Ma Palo Alto non si ferma qui. L’accelerazione impressa da Facebook in materia di contenuti video e in particolare sulla diretta ‘live’ testimonia la volontà dell’azienda di scommettere su questo strumento. Nicola Mendelsohn, vice presidente per l’Europa, Medio Oriente e Africa, ha di recente dichiarato che entro cinque anni Facebook sarà ‘all video’, cioè totalmente basato sui video. Una previsione basata su dati concreti: oggi il 93% degli utenti internet cerca e guarda contenuti video nella rete e metà degli utenti Facebook ha visualizzato almeno un video nell’ultimo mese.
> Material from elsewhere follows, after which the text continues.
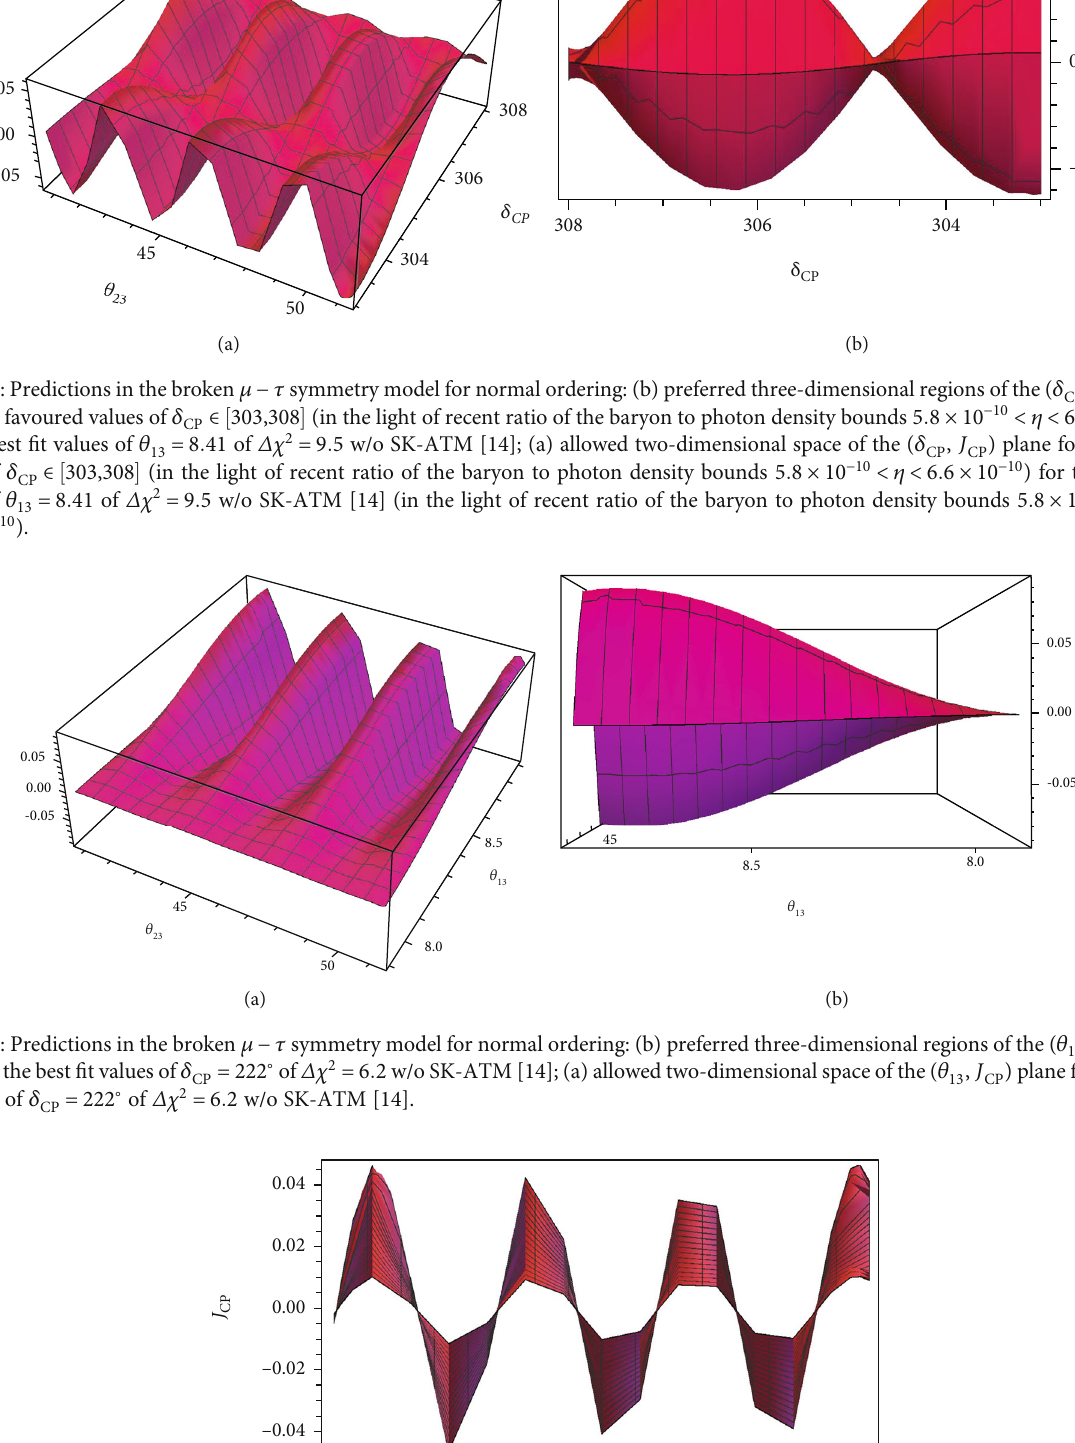
Figure 10: Predictions in the broken μ − τ symmetry model for normal ordering: variation of J normal ordering for tabulated Δχ 2 = 6 : 2 :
Questo è il motivo per cui l’azienda è intenzionata ad estendere il riconoscimento attraverso i tag anche ai filmati, e in particolare alle dirette video: se così fosse basterà digitare una parola chiave per accedere a tutti i live attinenti a quell’argomento. L’annuncio ufficiale è stato dato alla convention 2016 degli sviluppatori da Joaquin Quinonero Candela, capo della divisione Machine Learning. I piani prevedono che l’intelligenza artificiale scandagli ogni contenuto postato in tempo reale, una vera e propria cabina di regia, o se preferite un Big Brother sempre in azione per comprendere e filtrare ciò che accade.
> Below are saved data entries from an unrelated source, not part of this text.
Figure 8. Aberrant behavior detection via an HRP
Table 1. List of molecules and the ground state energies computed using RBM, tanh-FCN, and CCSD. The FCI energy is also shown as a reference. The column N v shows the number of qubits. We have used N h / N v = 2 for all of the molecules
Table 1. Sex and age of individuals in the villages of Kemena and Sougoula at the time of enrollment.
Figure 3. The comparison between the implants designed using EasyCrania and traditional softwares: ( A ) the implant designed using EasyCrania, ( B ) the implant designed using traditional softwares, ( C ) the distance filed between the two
Questa metamorfosi rivela il passaggio di Facebook da semplice repository di informazioni a vero e proprio broadcaster, ma d’altro canto apre tutta una serie di interrogativi, alcuni dei quali piuttosto inquietanti. Attribuire un tag ad ogni contenuto postato consentirebbe di classificare gli utenti in base a comportamenti, ad esempio religiosi, amplificando l’esposizione di dati sensibili oppure addirittura contribuendo a rinforzare bias relazionali. E’ noto che l’utilizzo dei social media altera la nostra percezione degli altri e l’altrui percezione di noi. Di questo, per fortuna, si è già coscienti: il 78% dei giovani americani dichiara che quando stanno sui social le persone sono meno autentiche rispetto alla vita reale.
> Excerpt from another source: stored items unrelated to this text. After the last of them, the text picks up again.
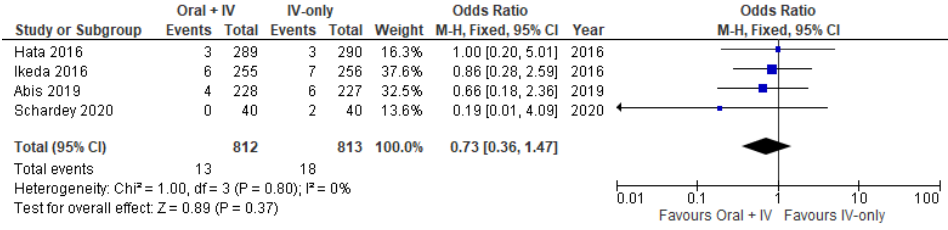
Figure 8. Forest plot of urinary tract disorder comparing oral + IV group and IV-only group.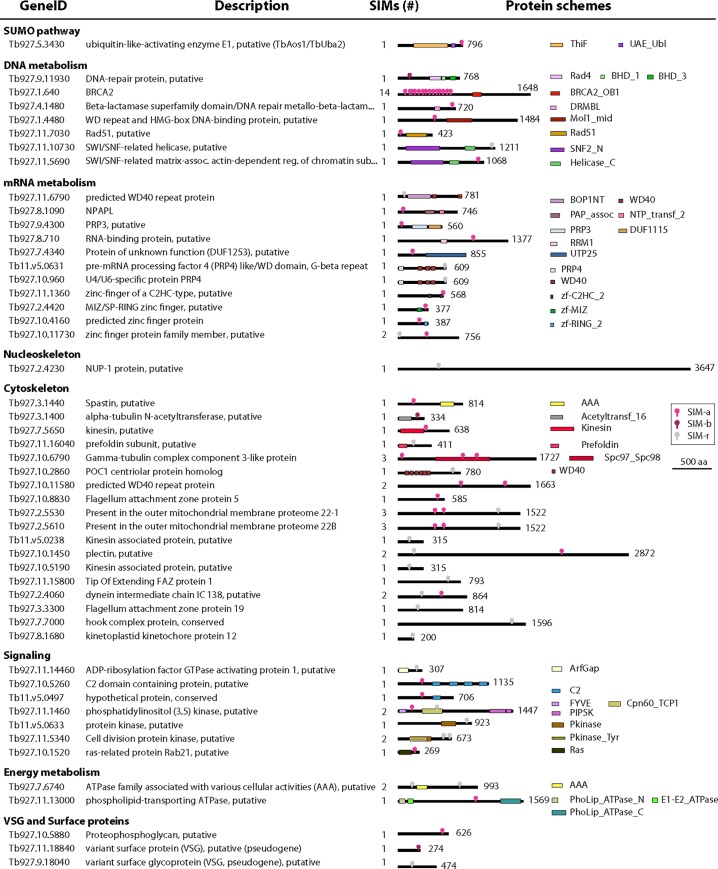
Biological classification of good SIM candidate proteins in T. brucei.Sequences were identified in the translated proteome using a combination of search methods (see text) and 50 out of 102 hits were classified into functional categories according to their genome annotation or protein domains detected by PFAM database (http://pfam.sanger.ac.uk). GeneID, protein description, total number of SIMs and a scheme of the domains (in scale) are shown. Location of the SIM within each sequence is shown in coloured dot shape: magenta, SIM-a; bourdeux, SIM-b and light gray, SIM-r. Length of the proteins (in residues) are also summarized.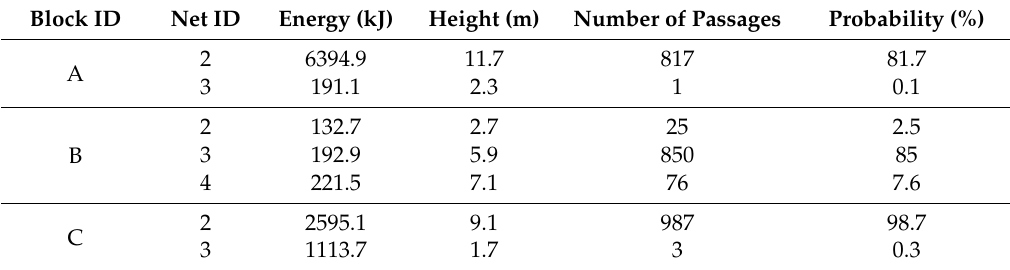
Table 6. Results of rockfall simulation with virtual net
Ma c’è anche chi legge questo interesse per le immagini e i video – e i relativi investimenti milionari nel campo dell’intelligenza artificiale – in chiave distopica. Solo qualche giorno fa un gruppo di scienziati della Rutgers University del New Jersey ha annunciato di aver realizzato un algoritmo per rimuovere la pioggia o la neve dalla immagini. In caso di precipitazioni infatti la qualità delle foto diminuisce a tal punto dal renderle inutilizzabili per futuri usi. Nell’incipit del paper si legge che “la combinazione imprevedibile di illuminazione, rumore di fondo e precipitazioni peggiorano le performance degli algoritmi della visione che consentono il riconoscimento, la classificazione e la localizzazione delle immagini”. Secondo i più pessimisti un ulteriore, deciso passo in avanti verso un mondo nel quale ognuno di noi sarà classificato, monitorato e rintracciabile.